Le tout-gratuit est-il vraiment une fatalité à l’ère du numérique ?

L’argent n’est pas la seule motivation à l’heure de l’économie contributive

Plusieurs raisons poussent les internautes à choisir de faire don de leur temps, de leur attention, de leur travail, de leurs réflexions, de leurs contenus, de leur créativité. Bien sûr la motivation monétaire perdure sur Internet. De manière directe, par exemple lorsque Dailymotion propose une rémunération variable pouvant atteindre les 15 000 euros pour les utilisateurs qui participent aux appels à création déposés par les annonceurs. Indirectement aussi, car avec un coût de distribution quasi-nul, le bénéfice financier peut survenir après, grâce à la réputation acquise. Dans son livre Free: The Future of a Radical Price, le désormais célèbre rédacteur en chef du magazine Wired, Chris Anderson explique ainsi qu’il a fait le choix de distribuer ses livres gratuitement sur Internet, en parallèle des versions payantes dans le commerce physique. Il se rémunère ensuite sur ses interventions lors de conférences et à travers ses activités de conseils.

youtube concert

L’argent n’est toutefois pas la seule motivation de la contribution bénévole des internautes. Wikipedia illustre une certaine économie du don altruiste dont l’unique rétribution est d’ordre moral ou de la recherche de visibilité. L’essor de la consommation collaborative renforce le sentiment d’appartenance à une communauté. Un produit devient alors un outil de socialisation. Les contributeurs veulent se former, s’exprimer, s’amuser, échanger, émerger. Les fans sont très actifs en ce sens. Et sans forcément en être conscients, ils créent de la valeur gratuitement. Le téléchargement en peer-to-peer (P2P) participe d’ailleurs de cette mentalité d’échange et de partage.
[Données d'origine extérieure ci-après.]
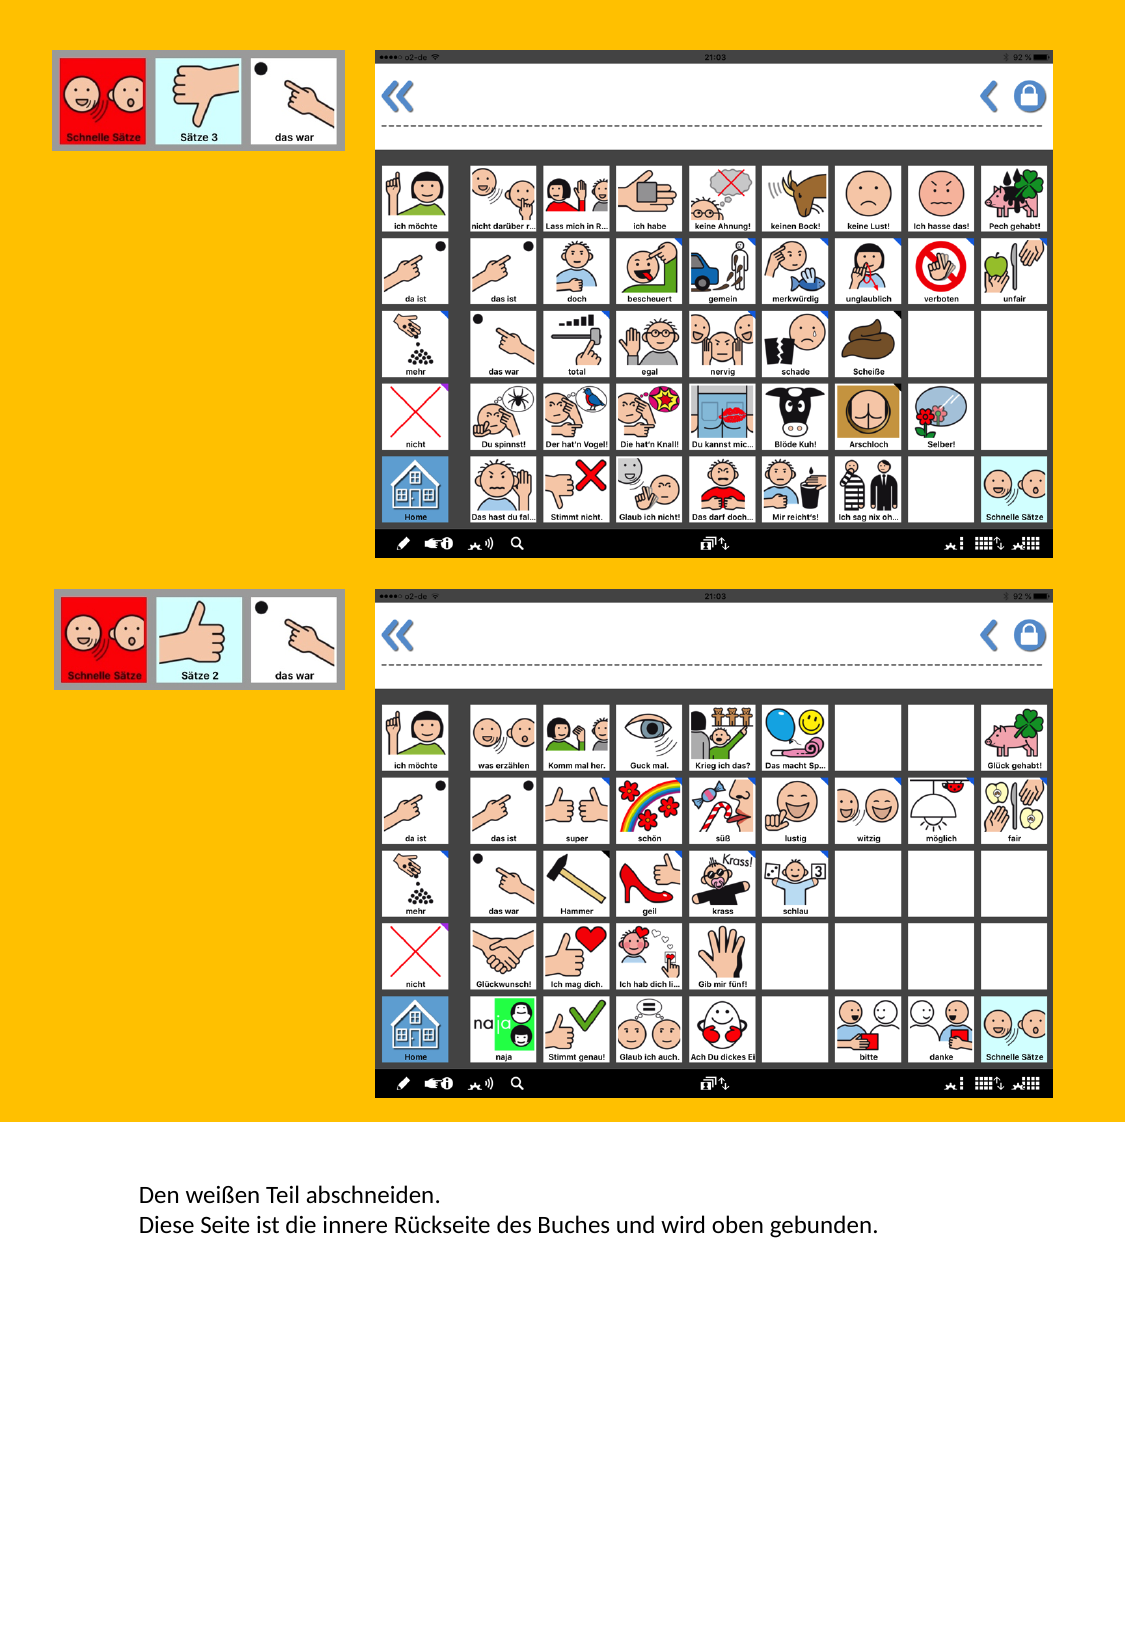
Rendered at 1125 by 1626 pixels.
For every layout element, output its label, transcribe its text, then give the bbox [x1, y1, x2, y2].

picture [51, 50, 345, 151]
text_box [0, 0, 1125, 1123]
picture [375, 589, 1053, 1098]
picture [54, 589, 345, 690]
text_box Den weißen Teil abschneiden. Diese Seite ist die innere Rückseite des Buches und wird oben gebunden. [124, 1171, 1001, 1246]
picture [375, 50, 1053, 558]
La culture n’est plus perçue comme un bien mais comme un lien

En ligne, on fonctionne à l’envi. Tout va très vite, tout est à portée de clic. On télécharge les films, la musique, les jeux que l’on a vus à l’affiche, dans un magazine, à la télé, écouté à la radio ou dont on nous a parlé. L’accent est mis sur la personnalisation des services. Les contenus culturels deviennent l’expression de notre identité. Ils deviennent la base d’une nouvelle manière de communiquer, notamment via les médias sociaux. Ainsi, chaque jour, l'équivalent de 150 ans de vidéos YouTube sont regardées sur Facebook (source : WebRankInfo).
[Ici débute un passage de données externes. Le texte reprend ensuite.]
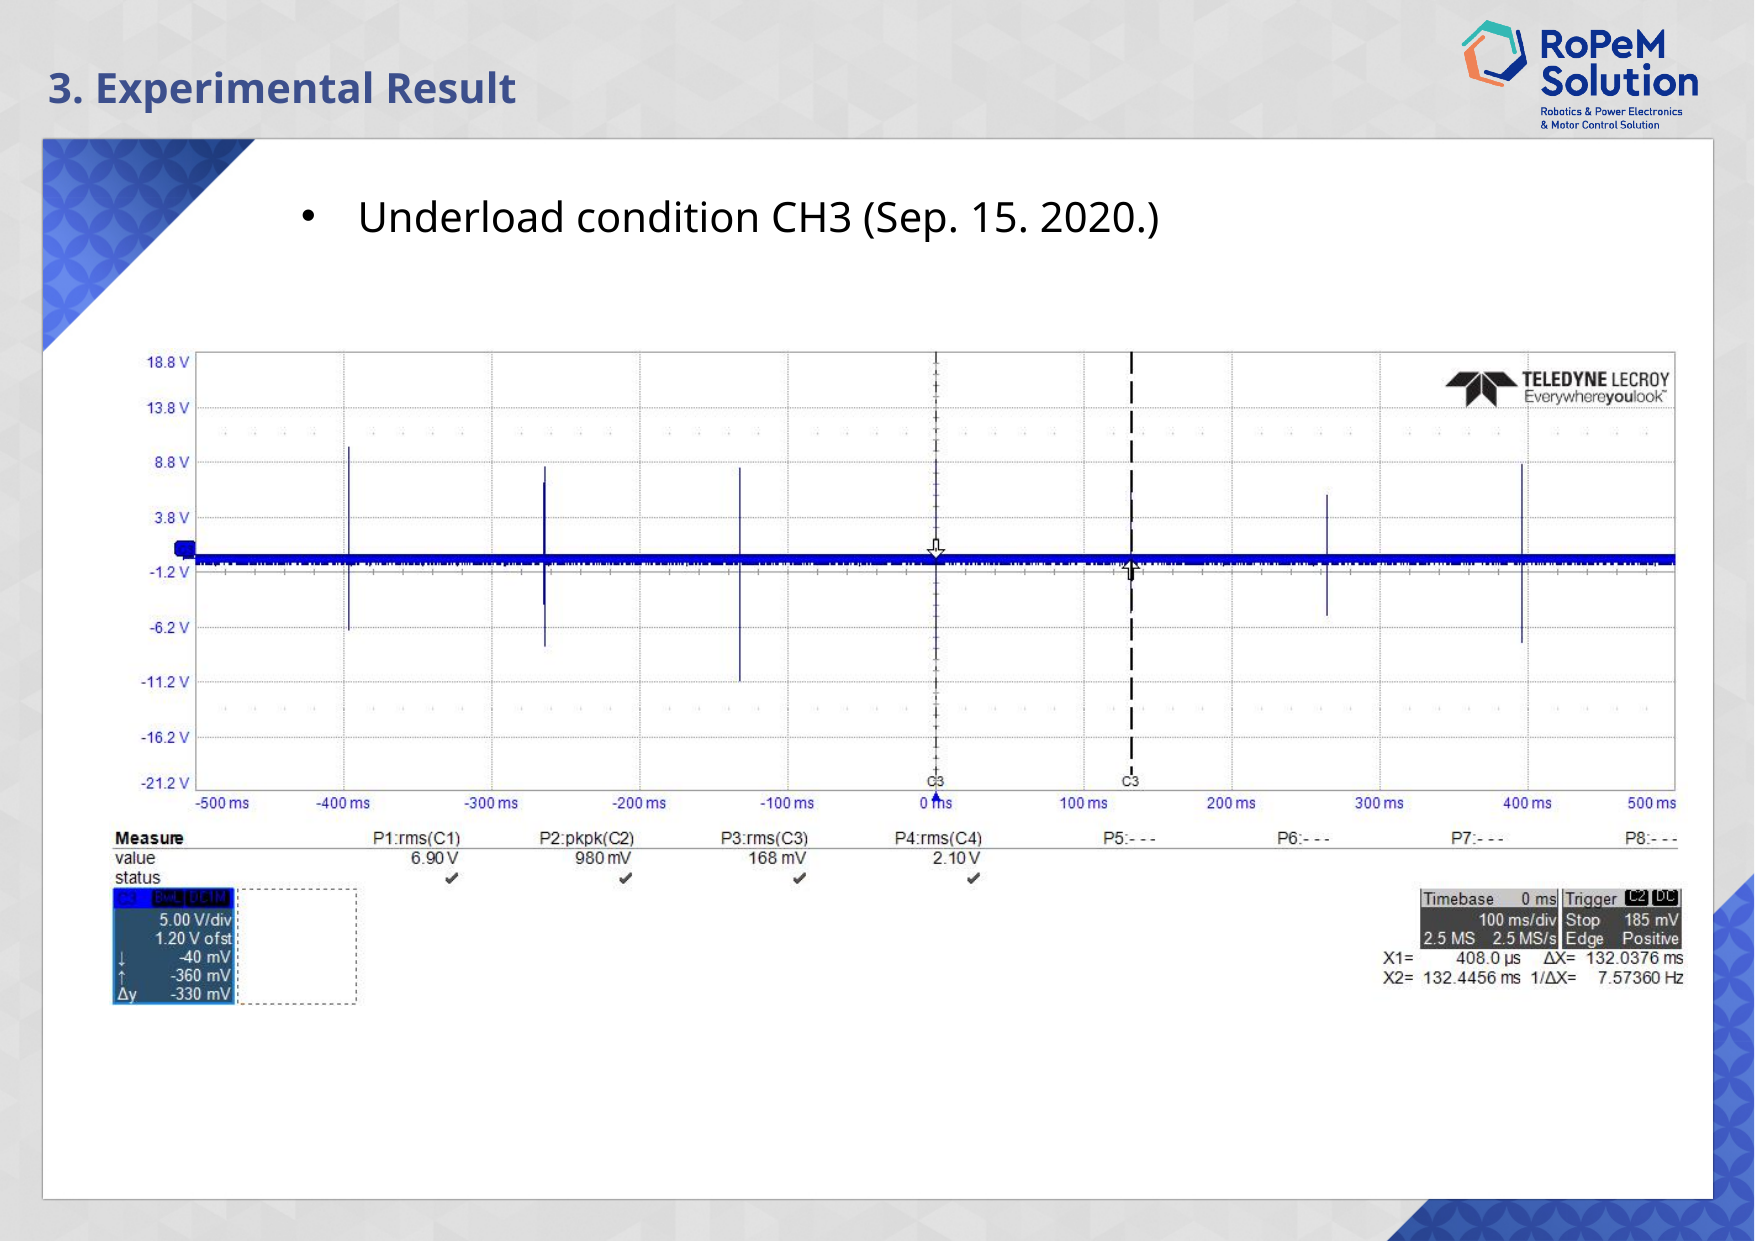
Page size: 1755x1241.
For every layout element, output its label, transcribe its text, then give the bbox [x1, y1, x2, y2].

title 3. Experimental Result [31, 17, 1427, 157]
text_box Underload condition CH3 (Sep. 15. 2020.) [286, 183, 1208, 248]
picture [0, 0, 1755, 1241]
Le consommateur devient actif. Il ne s’intéresse plus seulement au produit. Il veut approfondir l’univers de l’artiste. Pour Florent Latrive, devenue bien de consommation, la culture porte en elle des pratiques d’échange, de partage, de remix. Autant de formes d’appropriation créative que les réseaux numériques ont permis de développer de façon fulgurante – mais qui ne sont pratiquement plus reconnues si l’auteur ne peut pas les valider. Le journaliste problématise ainsi en un titre la question du piratage et de l’économie de la culture numérique : « La connaissance, un lien ou un bien ? »

« La propension à rendre le monde meilleur, ajoutée à la distribution au plus grand nombre de nouvelles ressources pour agir, a instauré une nouvelle forme de rapports économiques : non l’échange (marchand), non le don (qui appelle toujours une forme de contre-don différé, et n’est donc pas si éloigné que cela des échanges marchands), mais tout simplement la contribution : "Si tout le monde apporte une petite pierre, pourquoi pas moi ?" » avancent Nicolas Colin et Henri Verdier dans leur récent ouvrage L’âge de la multitude.
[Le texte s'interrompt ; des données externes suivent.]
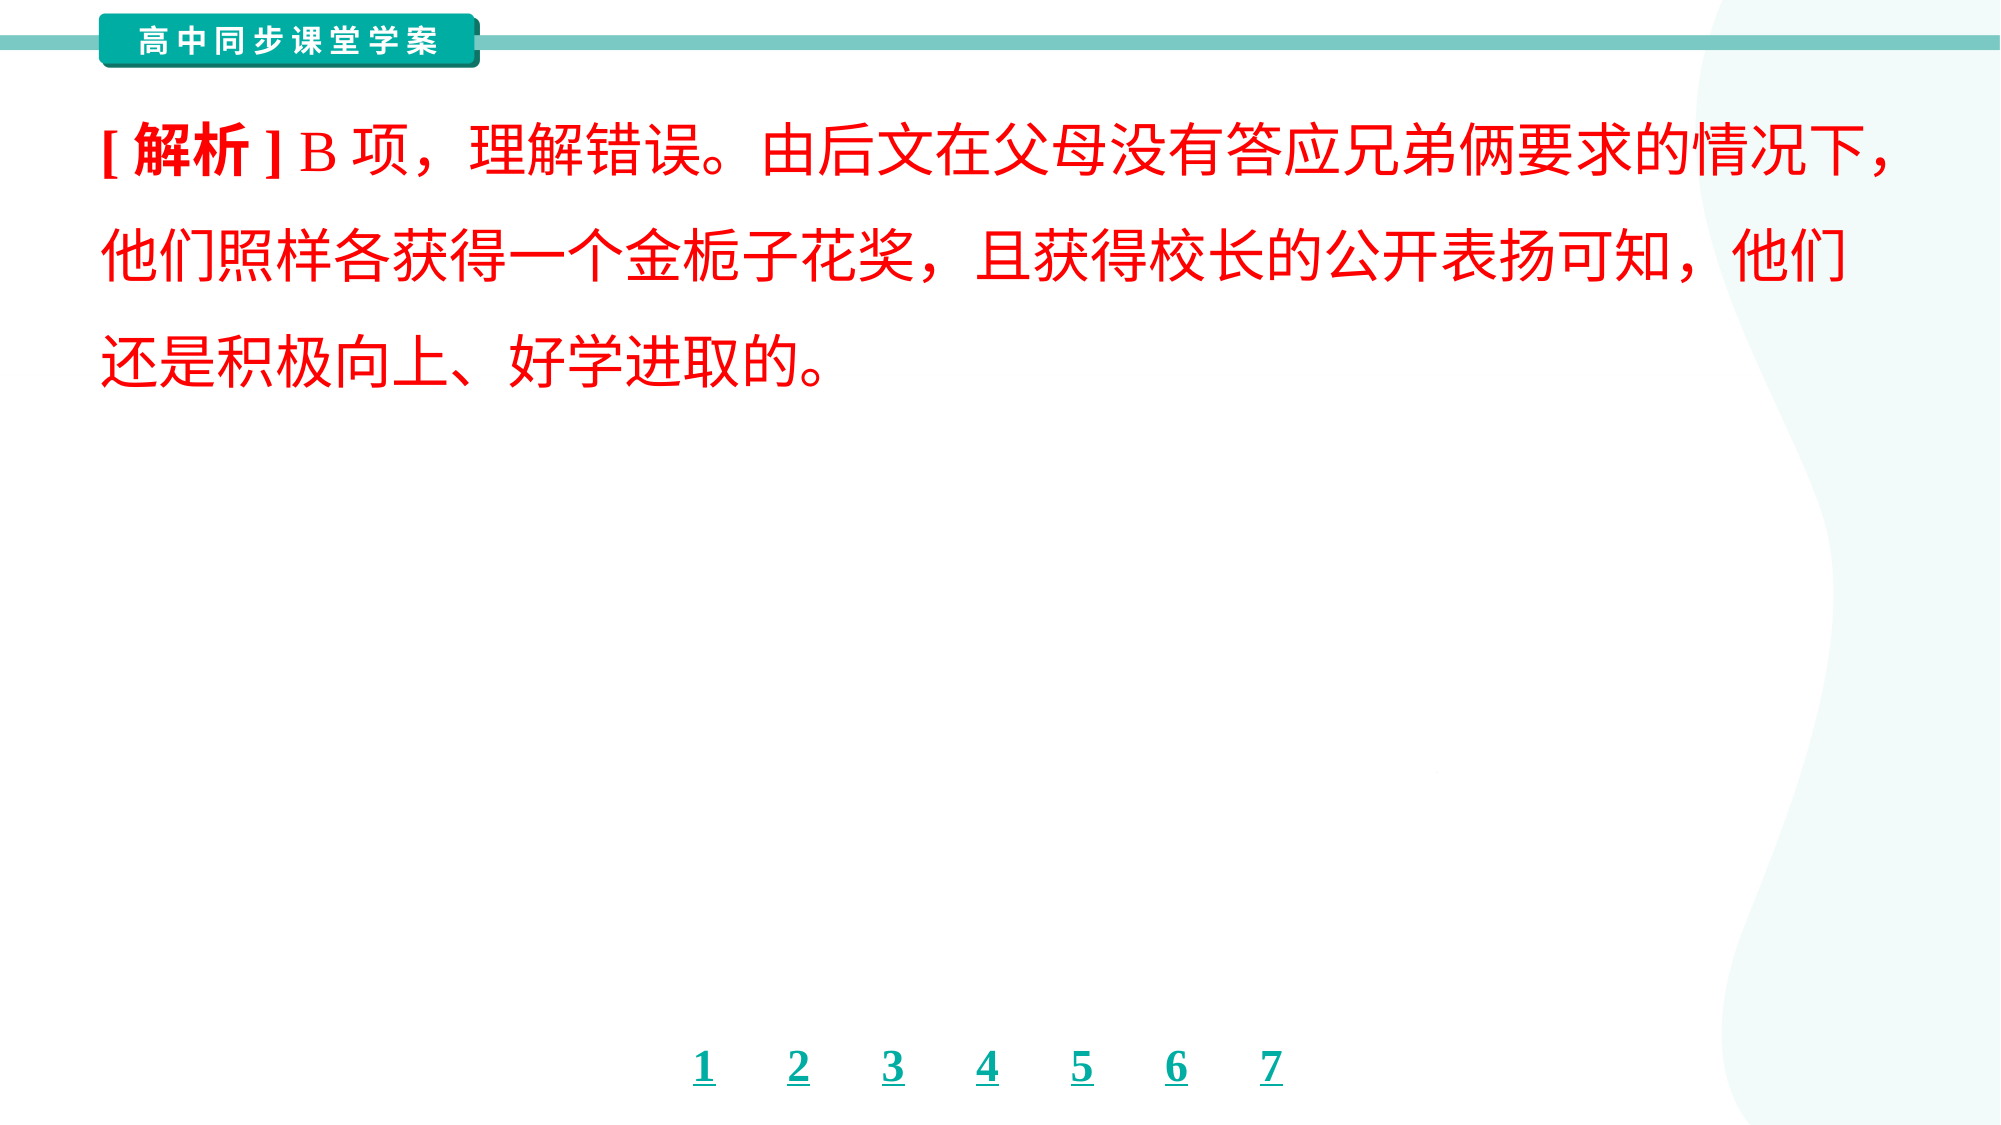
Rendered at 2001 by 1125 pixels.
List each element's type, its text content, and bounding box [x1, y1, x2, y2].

De plus en plus d’exemples montrent que l’économie du don ou de la contribution en apparence intangible, est de plus en plus rémunératrice à l’ère du numérique. Pour Chris Anderson, « l’iPod d’Apple, dont toute la valeur vient du fait qu’il puisse contenir des dizaines de milliers de morceaux de musique, n’est vraiment utile que si vous n’avez pas à payer des dizaines de milliers de dollars pour cette librairie musicale. Ce qui est, bien sûr, le cas pour bon nombre de personnes, qui obtiennent leur musique gratuitement d’amis ou en échangeant des fichiers. Donc, combien, sur les quatre milliards de dollars annuels générés par les ventes de l’iPod, sont-ils dus à la gratuité ? ». D’ailleurs, le gratuit est depuis longtemps intégré au sein de modèles économiques éprouvés.